Large language models (LLMs) like ChatGPT, Claude, Bard, and Llama which can generate human-like text and power conversational AI applications, are some of the most advanced and buzzed-about AI innovations today. However, experts predict these models are likely to become commoditized technologies in the not-so-distant future.
Just as cloud infrastructure and services became more affordable and accessible over time, the core capabilities of large language models will be packaged into inexpensive and easy-to-integrate services. Companies will be able to choose from a variety of LLM providers to power their applications. The models themselves will become table stakes — a basic infrastructure instead of a true source of competitive advantage.

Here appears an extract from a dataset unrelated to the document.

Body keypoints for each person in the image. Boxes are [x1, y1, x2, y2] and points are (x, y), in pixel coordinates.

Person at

For developers and companies building products enabled by AI, this shift will bring both opportunities and challenges. On the positive side, commoditization of LLMs will significantly lower costs and barriers to leveraging these powerful models. Small startups will have access to technology previously only within reach of large tech firms.
However, simply integrating an LLM will not be enough to create value. The real differentiation will come from domain expertise, insight into customer needs, and ability to craft superior end user experiences. Companies that focus merely on the technology elements risk building solutions lacking utility in the real world.

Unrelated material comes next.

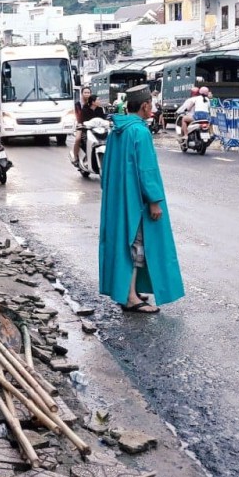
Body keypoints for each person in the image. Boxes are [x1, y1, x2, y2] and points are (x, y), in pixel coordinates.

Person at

Developers of the future will need creative vision to identify useful applications of AI, combined with empathy and business sense to solve real problems for their target users. The companies that thrive in an era of commodity LLMs will be those that understand how to build engaging and helpful applications on top of the basic AI building blocks.
For now, LLMs remain complex, expensive technologies with capabilities untapped by most organizations. But over time, they are likely to become as ubiquitous and affordable as the cloud services powering much of our world today. The winners will be those looking beyond the core technology to ask: how can we best use AI and human-centered design to help our customers?
For developers asking the right questions, exciting possibilities lie ahead.